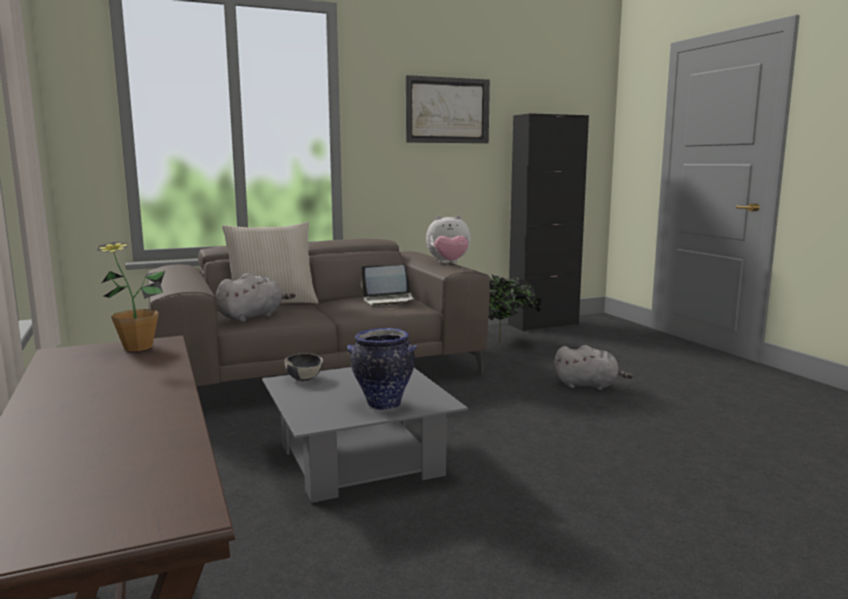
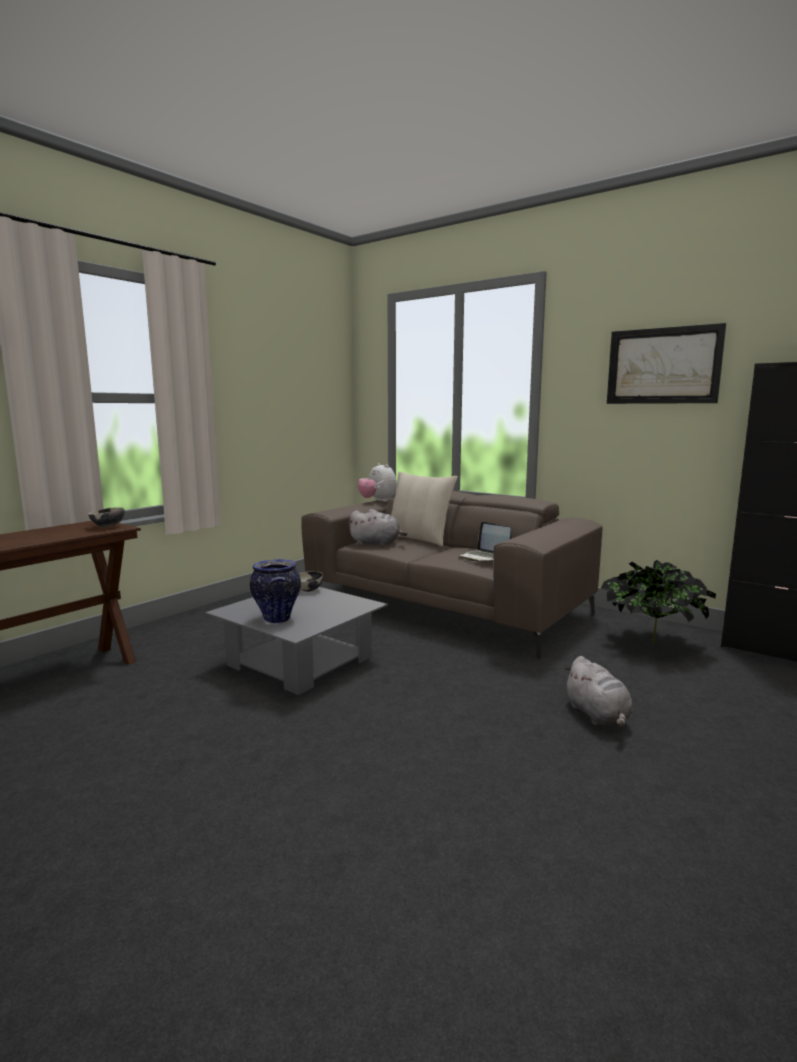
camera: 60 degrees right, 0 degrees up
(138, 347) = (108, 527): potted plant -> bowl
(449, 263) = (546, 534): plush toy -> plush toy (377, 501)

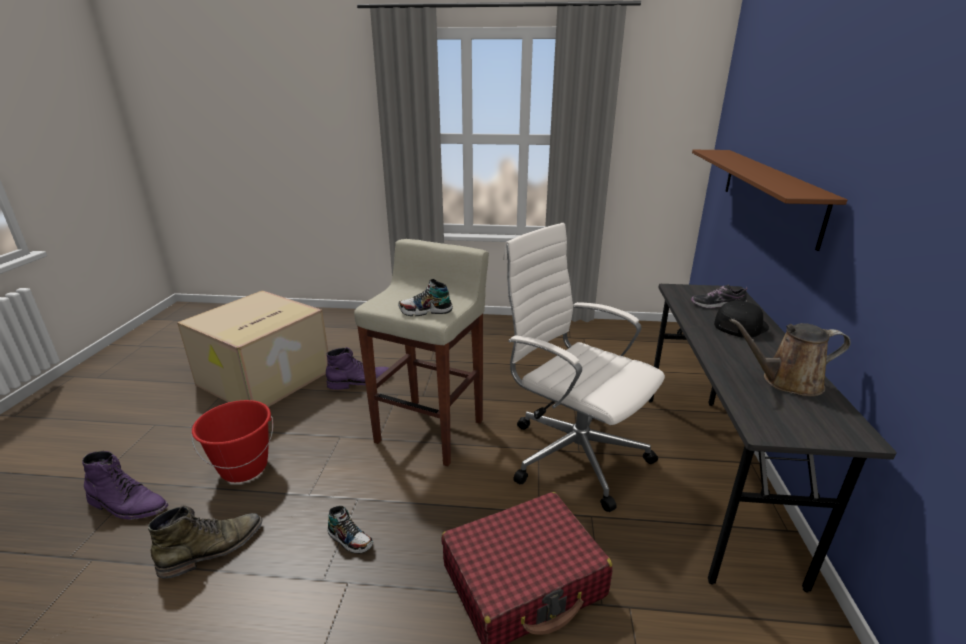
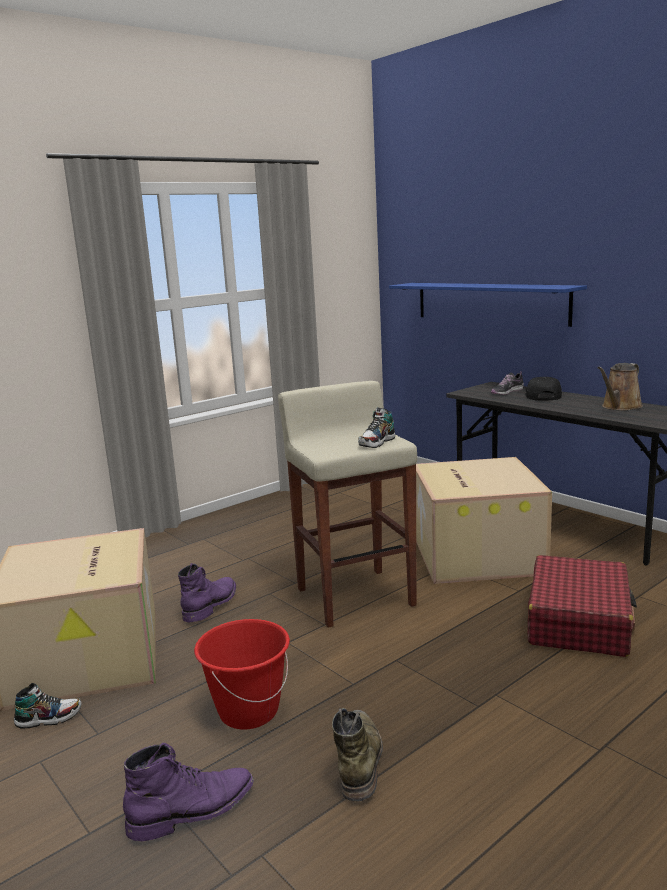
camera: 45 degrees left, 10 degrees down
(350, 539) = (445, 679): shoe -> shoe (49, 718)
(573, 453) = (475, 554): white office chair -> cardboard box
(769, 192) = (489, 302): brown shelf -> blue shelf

· · ·

▶ _ASSIGNED TASK_: If the string "camera" is in a line of the entries, pick that line out.

▶ _TASK RESULT_:
camera: 60 degrees right, 0 degrees up
camera: 45 degrees left, 10 degrees down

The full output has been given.